§ About this exercise
Restate the records in full, so that each line matches the original exactly.

::::

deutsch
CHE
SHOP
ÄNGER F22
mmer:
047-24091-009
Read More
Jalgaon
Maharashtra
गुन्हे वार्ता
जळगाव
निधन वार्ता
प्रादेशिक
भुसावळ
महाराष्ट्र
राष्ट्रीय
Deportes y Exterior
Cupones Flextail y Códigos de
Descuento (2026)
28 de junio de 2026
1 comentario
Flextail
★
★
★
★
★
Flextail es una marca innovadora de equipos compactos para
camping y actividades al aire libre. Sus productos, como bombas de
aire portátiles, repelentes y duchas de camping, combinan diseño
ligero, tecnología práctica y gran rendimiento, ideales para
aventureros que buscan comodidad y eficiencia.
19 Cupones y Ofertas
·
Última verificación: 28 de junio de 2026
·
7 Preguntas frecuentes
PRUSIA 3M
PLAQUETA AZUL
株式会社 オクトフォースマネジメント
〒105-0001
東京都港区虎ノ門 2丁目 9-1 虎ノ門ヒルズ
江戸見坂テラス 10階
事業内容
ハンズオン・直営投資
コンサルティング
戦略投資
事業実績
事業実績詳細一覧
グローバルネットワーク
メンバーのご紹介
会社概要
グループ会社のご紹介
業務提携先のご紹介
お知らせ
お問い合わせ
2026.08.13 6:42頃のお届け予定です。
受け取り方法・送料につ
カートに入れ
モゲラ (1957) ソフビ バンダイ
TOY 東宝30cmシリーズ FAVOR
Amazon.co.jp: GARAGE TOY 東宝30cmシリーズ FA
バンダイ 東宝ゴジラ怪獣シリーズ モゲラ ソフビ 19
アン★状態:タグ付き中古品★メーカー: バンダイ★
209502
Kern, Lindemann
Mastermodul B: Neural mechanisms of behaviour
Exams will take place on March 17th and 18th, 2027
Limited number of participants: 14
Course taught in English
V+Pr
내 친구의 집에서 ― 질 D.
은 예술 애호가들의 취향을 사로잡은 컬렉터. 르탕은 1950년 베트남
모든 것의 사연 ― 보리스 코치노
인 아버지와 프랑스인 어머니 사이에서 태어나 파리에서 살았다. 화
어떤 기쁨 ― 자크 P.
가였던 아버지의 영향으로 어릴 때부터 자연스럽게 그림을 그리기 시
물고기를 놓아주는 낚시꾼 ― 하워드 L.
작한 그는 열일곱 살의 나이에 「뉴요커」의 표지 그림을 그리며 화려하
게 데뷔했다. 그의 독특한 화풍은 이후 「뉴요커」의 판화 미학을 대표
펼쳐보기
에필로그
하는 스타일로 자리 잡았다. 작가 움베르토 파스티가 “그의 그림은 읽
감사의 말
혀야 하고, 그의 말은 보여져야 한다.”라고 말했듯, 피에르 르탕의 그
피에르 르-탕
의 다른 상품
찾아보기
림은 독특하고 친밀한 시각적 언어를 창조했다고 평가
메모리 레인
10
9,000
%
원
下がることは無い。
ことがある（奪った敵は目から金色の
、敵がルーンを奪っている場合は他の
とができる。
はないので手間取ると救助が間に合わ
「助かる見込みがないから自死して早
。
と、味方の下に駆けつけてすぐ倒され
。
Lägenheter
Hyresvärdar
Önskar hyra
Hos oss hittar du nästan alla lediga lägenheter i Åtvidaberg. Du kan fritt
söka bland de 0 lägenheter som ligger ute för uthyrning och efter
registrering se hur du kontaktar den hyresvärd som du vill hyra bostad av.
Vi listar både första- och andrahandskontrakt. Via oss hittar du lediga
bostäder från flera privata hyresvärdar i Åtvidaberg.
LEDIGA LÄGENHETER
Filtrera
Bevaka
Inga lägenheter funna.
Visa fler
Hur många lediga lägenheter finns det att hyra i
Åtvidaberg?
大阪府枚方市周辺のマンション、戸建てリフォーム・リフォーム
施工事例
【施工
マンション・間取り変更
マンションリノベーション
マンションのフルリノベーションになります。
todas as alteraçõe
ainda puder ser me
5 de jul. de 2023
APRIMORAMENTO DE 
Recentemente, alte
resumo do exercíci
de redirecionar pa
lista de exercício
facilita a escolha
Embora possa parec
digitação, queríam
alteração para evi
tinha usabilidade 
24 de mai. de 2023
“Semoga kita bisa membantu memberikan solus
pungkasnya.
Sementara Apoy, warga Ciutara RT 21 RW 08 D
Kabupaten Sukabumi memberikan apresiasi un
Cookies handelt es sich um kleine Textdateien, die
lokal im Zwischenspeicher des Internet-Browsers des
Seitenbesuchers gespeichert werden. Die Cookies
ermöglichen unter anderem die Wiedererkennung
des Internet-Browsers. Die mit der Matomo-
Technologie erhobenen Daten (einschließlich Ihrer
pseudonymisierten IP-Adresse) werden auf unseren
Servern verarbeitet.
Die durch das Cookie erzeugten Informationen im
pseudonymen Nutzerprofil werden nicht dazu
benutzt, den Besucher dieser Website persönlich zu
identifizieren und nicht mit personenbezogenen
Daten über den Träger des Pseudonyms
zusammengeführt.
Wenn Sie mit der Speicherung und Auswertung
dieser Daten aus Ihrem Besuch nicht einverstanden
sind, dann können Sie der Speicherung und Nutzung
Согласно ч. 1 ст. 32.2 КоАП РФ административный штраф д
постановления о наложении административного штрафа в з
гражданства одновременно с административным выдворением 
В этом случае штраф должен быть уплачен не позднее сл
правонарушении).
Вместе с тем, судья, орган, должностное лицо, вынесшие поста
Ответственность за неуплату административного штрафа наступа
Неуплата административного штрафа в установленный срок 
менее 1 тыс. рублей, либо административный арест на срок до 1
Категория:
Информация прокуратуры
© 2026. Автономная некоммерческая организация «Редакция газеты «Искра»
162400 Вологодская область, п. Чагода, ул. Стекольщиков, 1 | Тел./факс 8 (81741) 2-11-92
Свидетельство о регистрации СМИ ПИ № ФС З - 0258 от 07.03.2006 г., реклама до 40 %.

::::

§ Expected answer
deutsch
CHE
SHOP
ÄNGER F22
mmer:
047-24091-009
Read More
Jalgaon
Maharashtra
गुन्हे वार्ता
जळगाव
निधन वार्ता
प्रादेशिक
भुसावळ
महाराष्ट्र
राष्ट्रीय
Deportes y Exterior
Cupones Flextail y Códigos de
Descuento (2026)
28 de junio de 2026
1 comentario
Flextail
★
★
★
★
★
Flextail es una marca innovadora de equipos compactos para
camping y actividades al aire libre. Sus productos, como bombas de
aire portátiles, repelentes y duchas de camping, combinan diseño
ligero, tecnología práctica y gran rendimiento, ideales para
aventureros que buscan comodidad y eficiencia.
19 Cupones y Ofertas
·
Última verificación: 28 de junio de 2026
·
7 Preguntas frecuentes
PRUSIA 3M
PLAQUETA AZUL
株式会社 オクトフォースマネジメント
〒105-0001
東京都港区虎ノ門 2丁目 9-1 虎ノ門ヒルズ
江戸見坂テラス 10階
事業内容
ハンズオン・直営投資
コンサルティング
戦略投資
事業実績
事業実績詳細一覧
グローバルネットワーク
メンバーのご紹介
会社概要
グループ会社のご紹介
業務提携先のご紹介
お知らせ
お問い合わせ
2026.08.13 6:42頃のお届け予定です。
受け取り方法・送料につ
カートに入れ
モゲラ (1957) ソフビ バンダイ
TOY 東宝30cmシリーズ FAVOR
Amazon.co.jp: GARAGE TOY 東宝30cmシリーズ FA
バンダイ 東宝ゴジラ怪獣シリーズ モゲラ ソフビ 19
アン★状態:タグ付き中古品★メーカー: バンダイ★
209502
Kern, Lindemann
Mastermodul B: Neural mechanisms of behaviour
Exams will take place on March 17th and 18th, 2027
Limited number of participants: 14
Course taught in English
V+Pr
내 친구의 집에서 ― 질 D.
은 예술 애호가들의 취향을 사로잡은 컬렉터. 르탕은 1950년 베트남
모든 것의 사연 ― 보리스 코치노
인 아버지와 프랑스인 어머니 사이에서 태어나 파리에서 살았다. 화
어떤 기쁨 ― 자크 P.
가였던 아버지의 영향으로 어릴 때부터 자연스럽게 그림을 그리기 시
물고기를 놓아주는 낚시꾼 ― 하워드 L.
작한 그는 열일곱 살의 나이에 「뉴요커」의 표지 그림을 그리며 화려하
게 데뷔했다. 그의 독특한 화풍은 이후 「뉴요커」의 판화 미학을 대표
펼쳐보기
에필로그
하는 스타일로 자리 잡았다. 작가 움베르토 파스티가 “그의 그림은 읽
감사의 말
혀야 하고, 그의 말은 보여져야 한다.”라고 말했듯, 피에르 르탕의 그
피에르 르-탕
의 다른 상품
찾아보기
림은 독특하고 친밀한 시각적 언어를 창조했다고 평가
메모리 레인
10
9,000
%
원
下がることは無い。
ことがある（奪った敵は目から金色の
、敵がルーンを奪っている場合は他の
とができる。
はないので手間取ると救助が間に合わ
「助かる見込みがないから自死して早
。
と、味方の下に駆けつけてすぐ倒され
。
Lägenheter
Hyresvärdar
Önskar hyra
Hos oss hittar du nästan alla lediga lägenheter i Åtvidaberg. Du kan fritt
söka bland de 0 lägenheter som ligger ute för uthyrning och efter
registrering se hur du kontaktar den hyresvärd som du vill hyra bostad av.
Vi listar både första- och andrahandskontrakt. Via oss hittar du lediga
bostäder från flera privata hyresvärdar i Åtvidaberg.
LEDIGA LÄGENHETER
Filtrera
Bevaka
Inga lägenheter funna.
Visa fler
Hur många lediga lägenheter finns det att hyra i
Åtvidaberg?
大阪府枚方市周辺のマンション、戸建てリフォーム・リフォーム
施工事例
【施工
マンション・間取り変更
マンションリノベーション
マンションのフルリノベーションになります。
todas as alteraçõe
ainda puder ser me
5 de jul. de 2023
APRIMORAMENTO DE 
Recentemente, alte
resumo do exercíci
de redirecionar pa
lista de exercício
facilita a escolha
Embora possa parec
digitação, queríam
alteração para evi
tinha usabilidade 
24 de mai. de 2023
“Semoga kita bisa membantu memberikan solus
pungkasnya.
Sementara Apoy, warga Ciutara RT 21 RW 08 D
Kabupaten Sukabumi memberikan apresiasi un
Cookies handelt es sich um kleine Textdateien, die
lokal im Zwischenspeicher des Internet-Browsers des
Seitenbesuchers gespeichert werden. Die Cookies
ermöglichen unter anderem die Wiedererkennung
des Internet-Browsers. Die mit der Matomo-
Technologie erhobenen Daten (einschließlich Ihrer
pseudonymisierten IP-Adresse) werden auf unseren
Servern verarbeitet.
Die durch das Cookie erzeugten Informationen im
pseudonymen Nutzerprofil werden nicht dazu
benutzt, den Besucher dieser Website persönlich zu
identifizieren und nicht mit personenbezogenen
Daten über den Träger des Pseudonyms
zusammengeführt.
Wenn Sie mit der Speicherung und Auswertung
dieser Daten aus Ihrem Besuch nicht einverstanden
sind, dann können Sie der Speicherung und Nutzung
Согласно ч. 1 ст. 32.2 КоАП РФ административный штраф д
постановления о наложении административного штрафа в з
гражданства одновременно с административным выдворением 
В этом случае штраф должен быть уплачен не позднее сл
правонарушении).
Вместе с тем, судья, орган, должностное лицо, вынесшие поста
Ответственность за неуплату административного штрафа наступа
Неуплата административного штрафа в установленный срок 
менее 1 тыс. рублей, либо административный арест на срок до 1
Категория:
Информация прокуратуры
© 2026. Автономная некоммерческая организация «Редакция газеты «Искра»
162400 Вологодская область, п. Чагода, ул. Стекольщиков, 1 | Тел./факс 8 (81741) 2-11-92
Свидетельство о регистрации СМИ ПИ № ФС З - 0258 от 07.03.2006 г., реклама до 40 %.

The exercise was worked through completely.